Download PDF by Joydeep Ghosh (Editor), Diane Lambert (Editor), David: Proceedings of the 6th SIAM International Conference on Data

Show description

Each digit is represented as a vector in 16-dimensional space. The dataset is divided into a training set (7494 digits) and a 1 ftp: //ftp . ics . uci . edu/pub/machine-learning-databas 30 test set (3498 digits). For the purpose of visualization as in [16], we select the O's, 6's and 9's. We apply LDA, SAVE, HDA, and CPM to this 3-class subproblem (which contains 2219 training digits and 1035 test digits) and extract 2 leading discriminant directions. We then project the test set onto these 2 dimensions.

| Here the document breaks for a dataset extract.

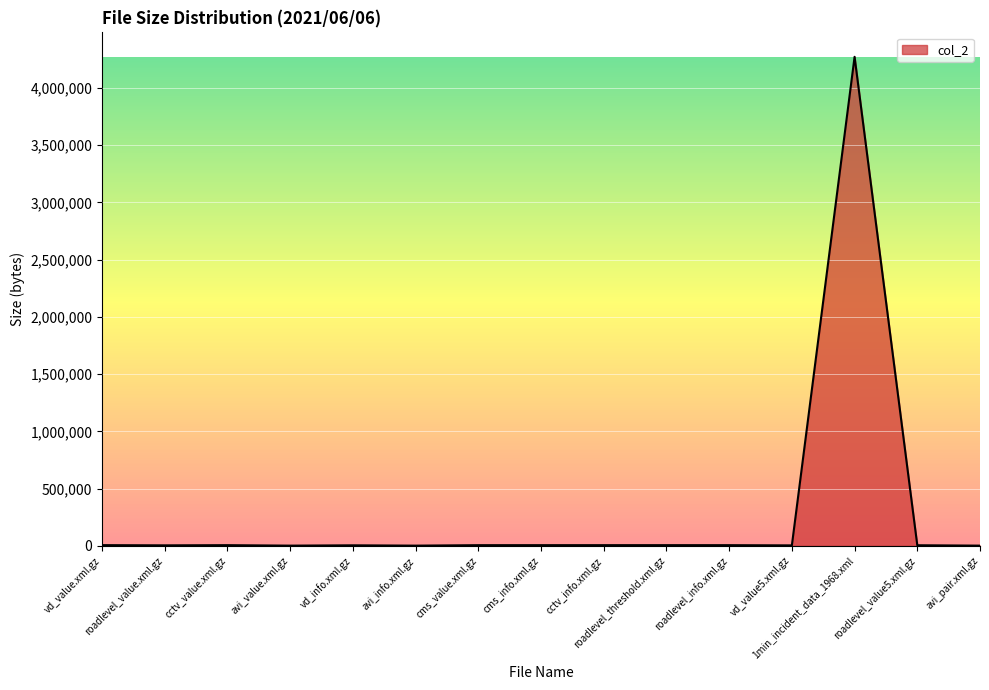

What is the greatest value displayed?

4272534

3 SAVE versus CPM SAVE can also be considered as an approximation of HDA, based on the following result. 1. Let be defined above and let with d < n. Then 4 Experiments In this section, we evaluate CPM on both synthetic and real-world datasets. The 1-Nearest-Neighbor algorithm is applied for classification. 2 is used for CPM in all experiments. However, the best value of a may be estimated through cross-validation. The first experiment is on a synthetic dataset, where the class centroids of three classes do not coincide, but they have different covariance matrices.

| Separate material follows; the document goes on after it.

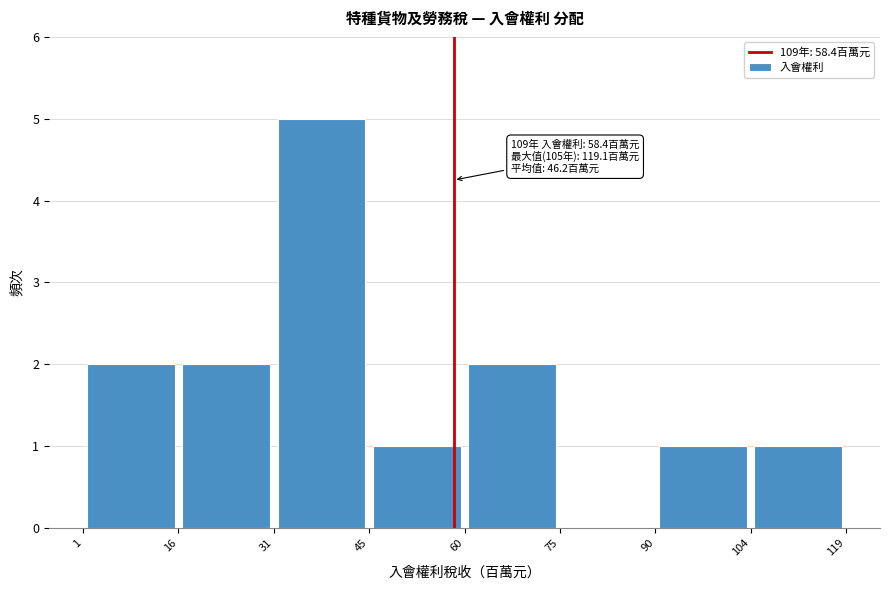

Which range on the x-axis has the tallest bar?

31 to 45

SDM Conference, 2003. [10] B. Efron, and R. Tibshirani. An Introduction to the Bootstrap. Chapman and Hall, 1993. [11] A. Hinneburg, C. C. Aggarwal,and D. Keim. What is the nearest Neighbor in High Dimensional Spaces? VLDB Conference, 2000. [12] A. K. Jain, M. N. Murty and P. J. Flynn. Data Clustering: A Review. ACM Computing Surveys, 1999. [13] N. Katayama, and S. Satoh. Distinctiveness-Sensitive Nearest-Neighbor Search for Efficient Similarity Retrieval of Multimedia Information. ICDE Conference, 2001.